HOW DO SCIENTISTS KNOW WHAT THE SUN IS MADE OF?
Scientists claim to know what the sun is made of, but how exactly do they know this?
The short answer to how we know what the sun is made of is by a scientific method called spectroscopy.
Spectroscopy is the study of the interaction between matter and electromagnetic radiation. Visible light consists of a small part of the electromagnetic radiation spectrum, but it was first studied in-depth at the beginning of the nineteenth century by a scientist by the name of Hyde Wollaston. He concentrated sunlight rays and focused them through a crystal prism, which separated the various wavelengths into different colours of light. However, William Hyde Wollaston noticed something rather strange, he noticed that there were dark vertical lines in between the light spectrum. Little did William Hyde Wollaston know, he was on the verge of one of the greatest scientific discoveries of all time.
Quite a few years after William Hyde Wollaston noticed these peculiar black lines in the light spectrum, a German optician by the name of Joseph Von Fraunhofer, formulated a special scientific instrument titled a spectrometer, which was similar to the traditional prism method but allowed the sunlight to be dispersed more accurately and in better focus. What Joseph Von Fraunhofer found was even more of these strange black lines in the spectrum.

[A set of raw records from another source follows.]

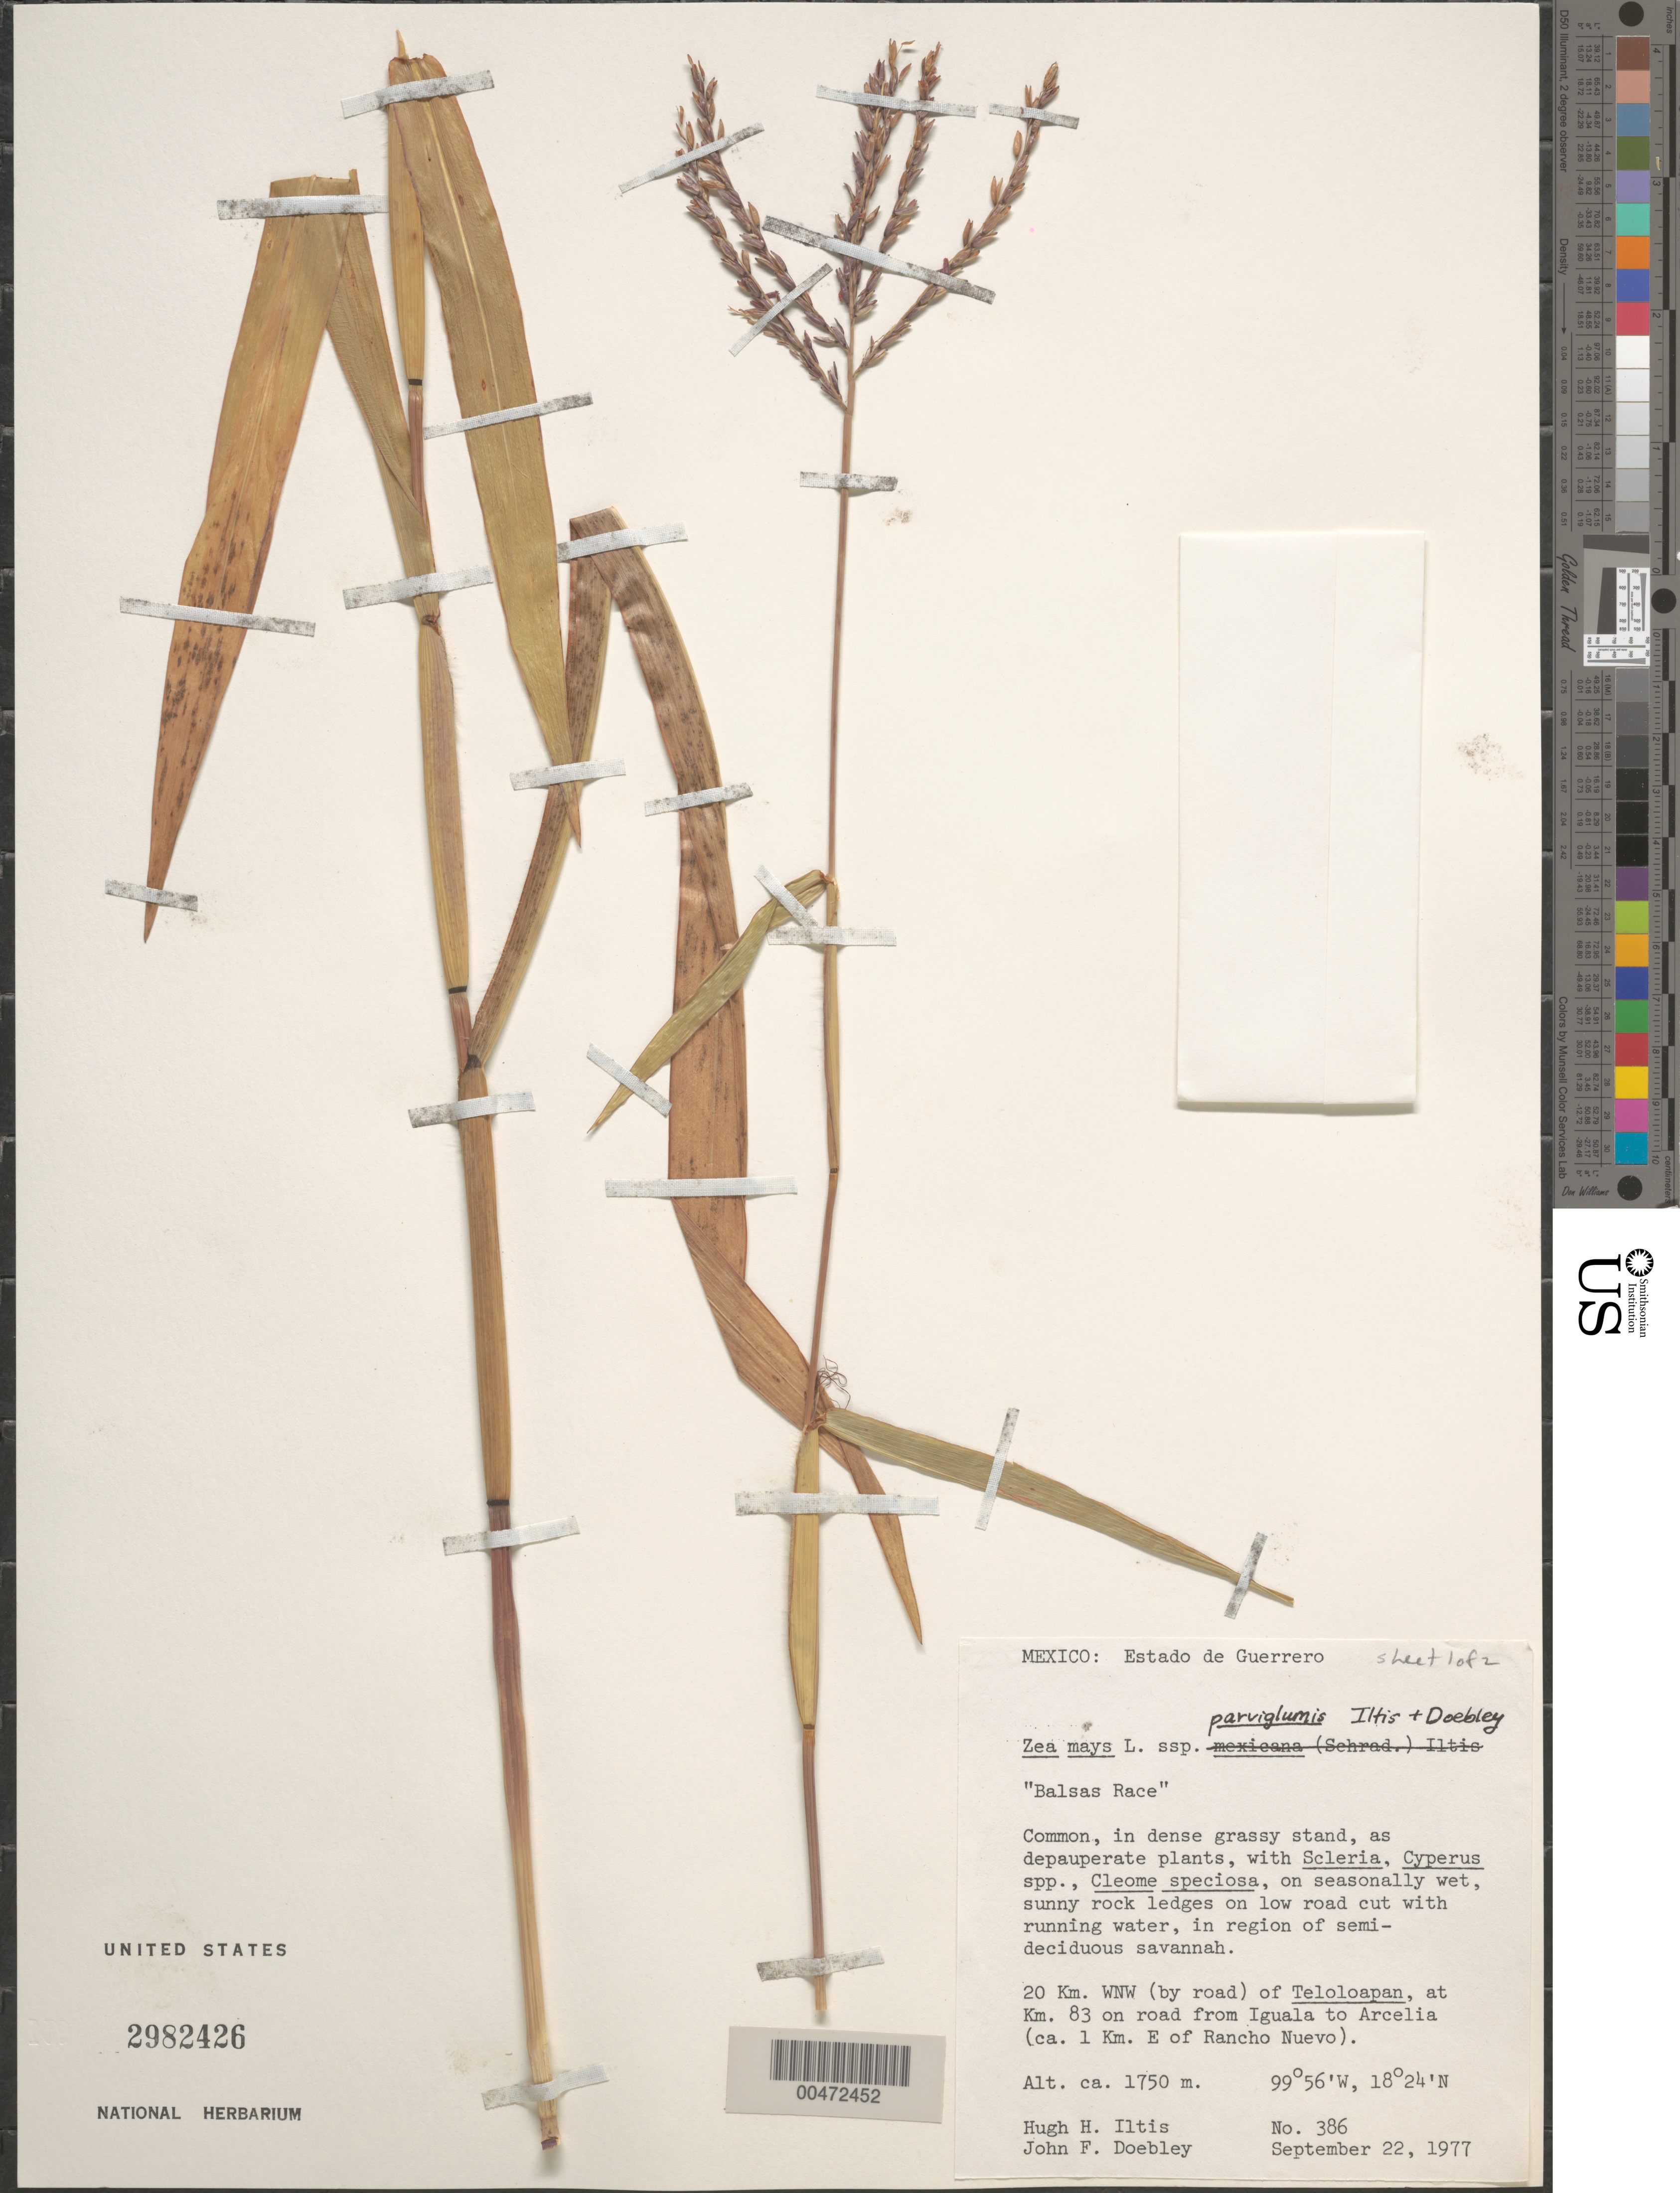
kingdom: Plantae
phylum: Tracheophyta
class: Liliopsida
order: Poales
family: Poaceae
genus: Zea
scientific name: Zea mays subsp. parviglumis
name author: Iltis & Doebley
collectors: H. H. Iltis & J. F. Doebley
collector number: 386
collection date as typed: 22 Sep 1977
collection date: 1977-09-22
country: Mexico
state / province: Guerrero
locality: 20 km WNW (by rd) of Teloloapan, at Km 83 on rd from Iguala to Arcelia (ca. 1 km E of Rancho Nuevo)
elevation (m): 1750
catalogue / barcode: US 2982426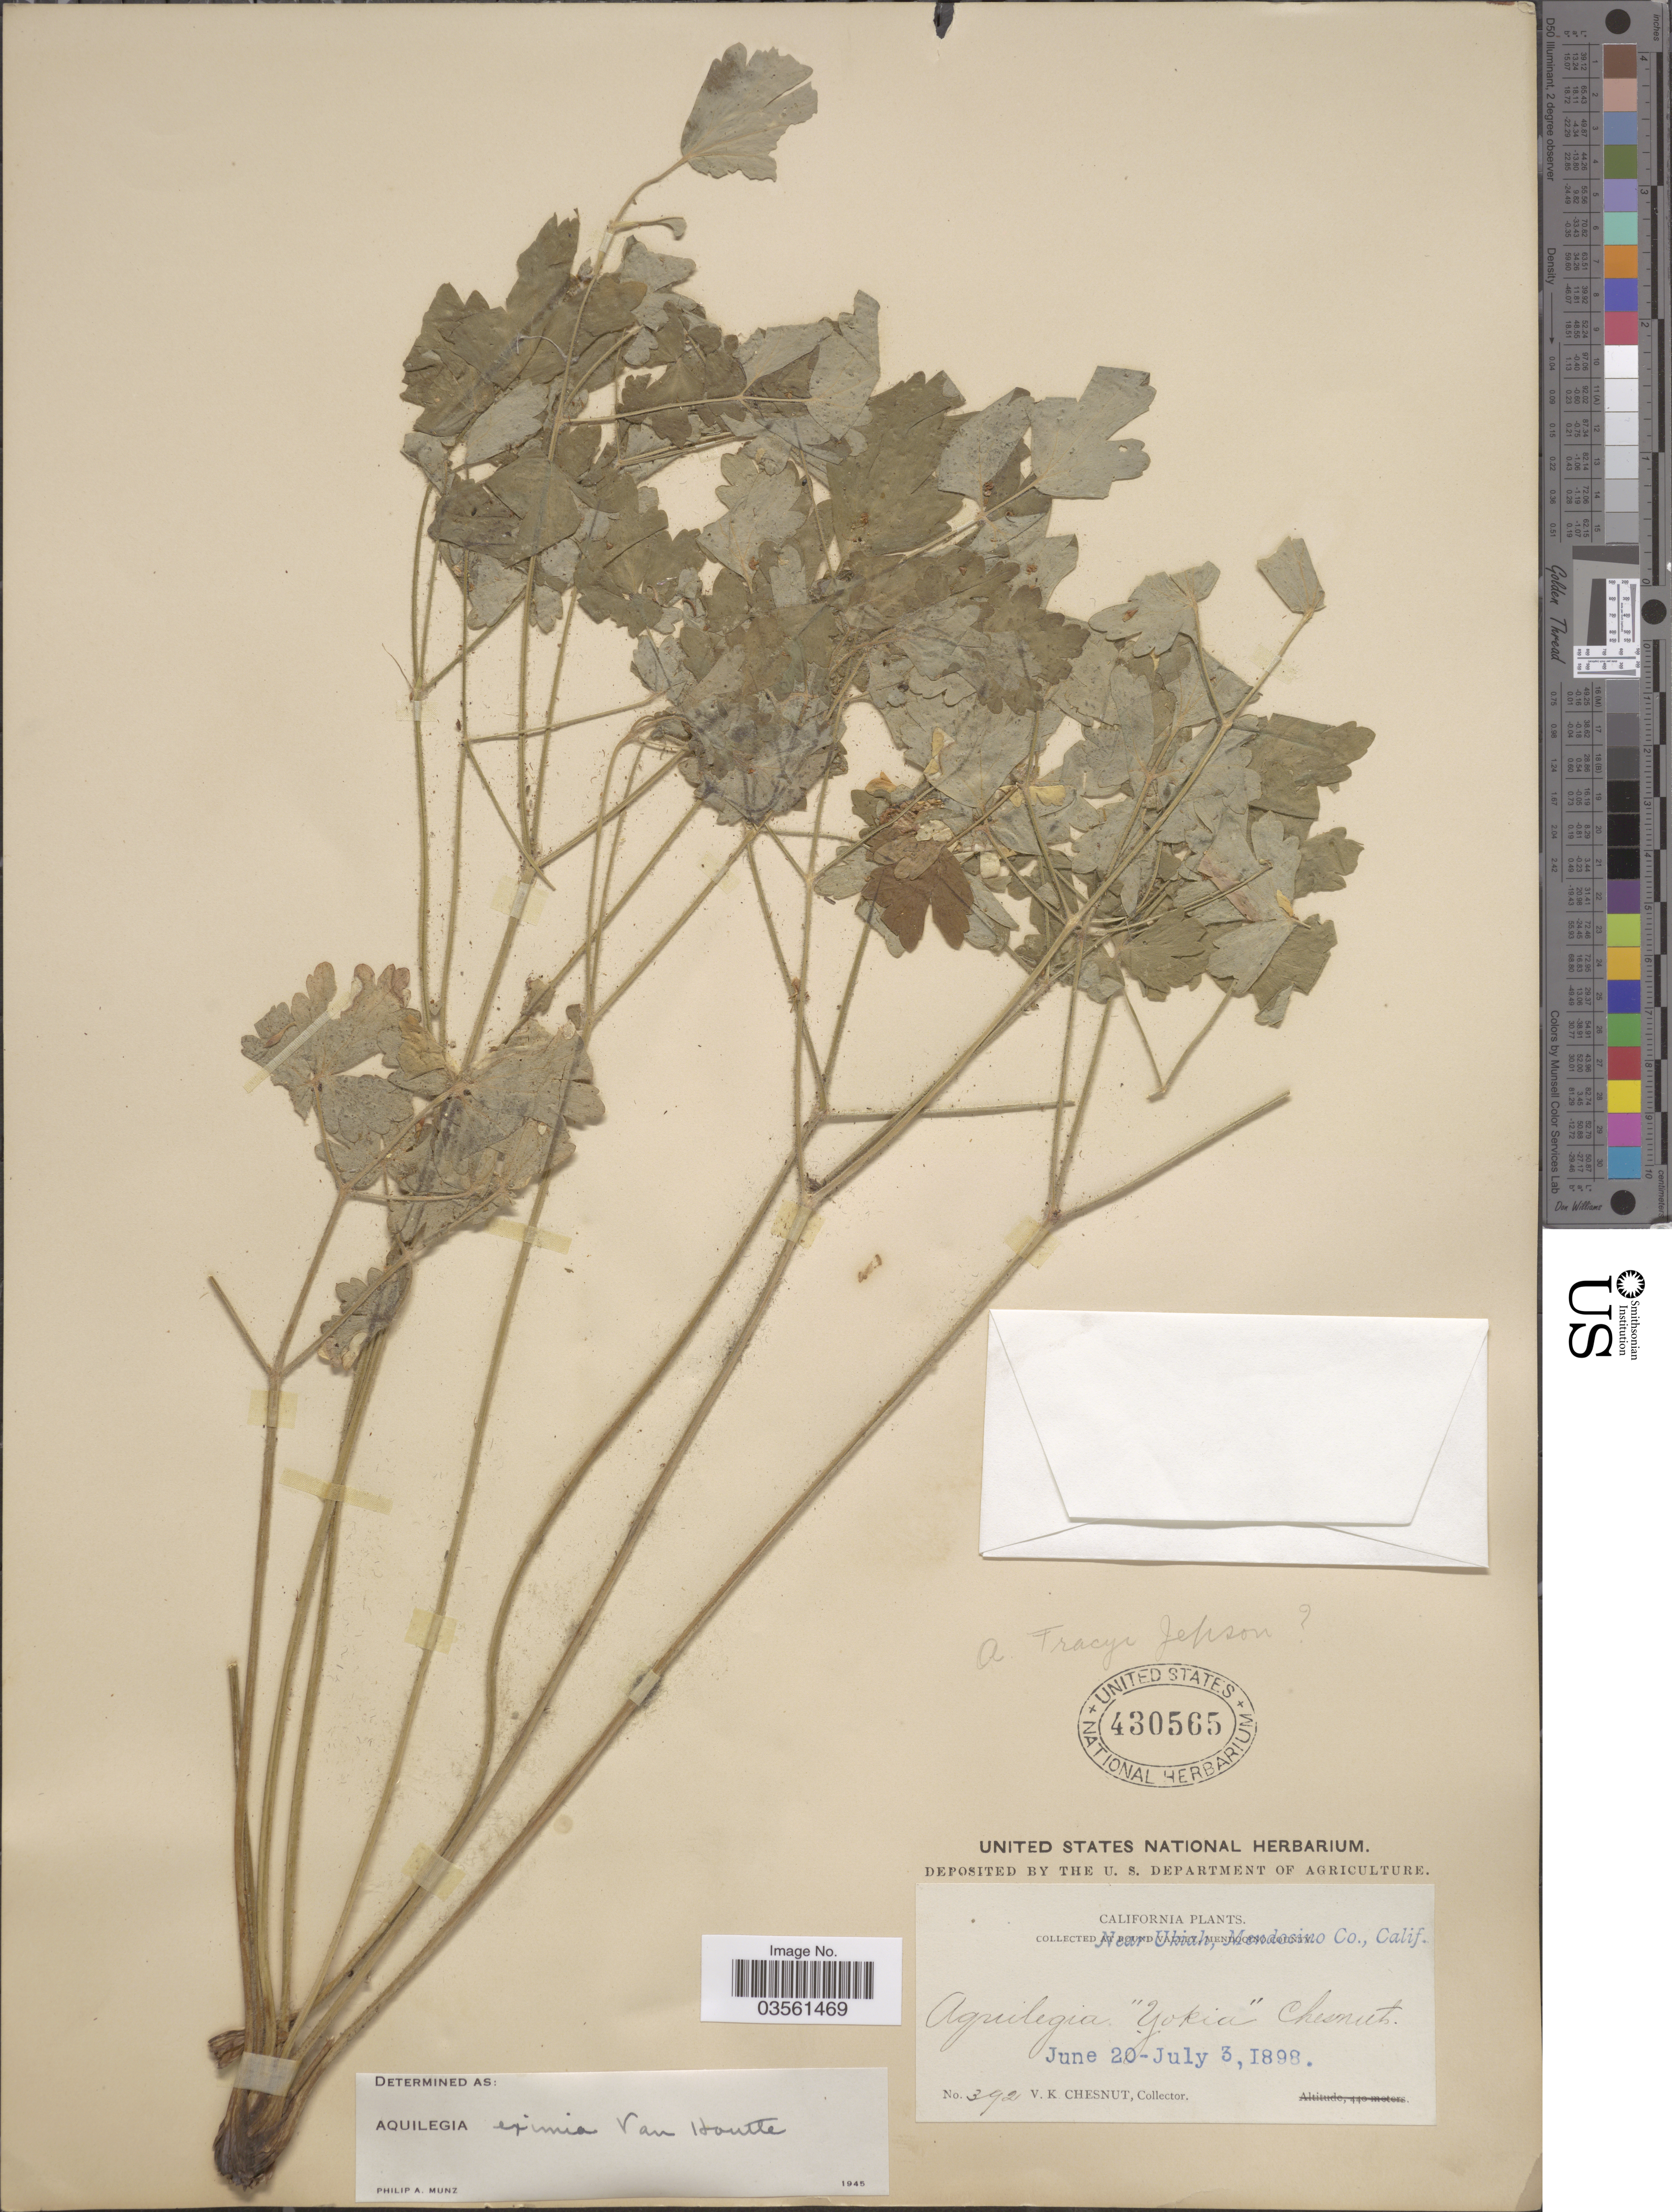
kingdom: Plantae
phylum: Tracheophyta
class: Magnoliopsida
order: Ranunculales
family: Ranunculaceae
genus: Aquilegia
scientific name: Aquilegia eximia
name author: Van Houtte & Planch.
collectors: V. Chesnut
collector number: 392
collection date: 1898-06-20/1898-07-03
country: United States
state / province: California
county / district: Mendocino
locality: Near Ukiah, Mendocino Co.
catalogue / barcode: US 430565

Over the years, scientists realized that those strange black lines in the spectrum were actually missing wavelengths. The colours were missing because the elements in and around the sun were actually absorbing those specific colours and wavelengths of light. Because of the exact placement of those missing wavelengths within the spectrum, scientists knew exactly which elements give off a certain wavelength. Therefore, if a colour was missing from sunlight, it meant that the sun consists of those elements.
So, based on the amazing spectroscopy method, scientists are able to state that the sun is made of mainly hydrogen and helium.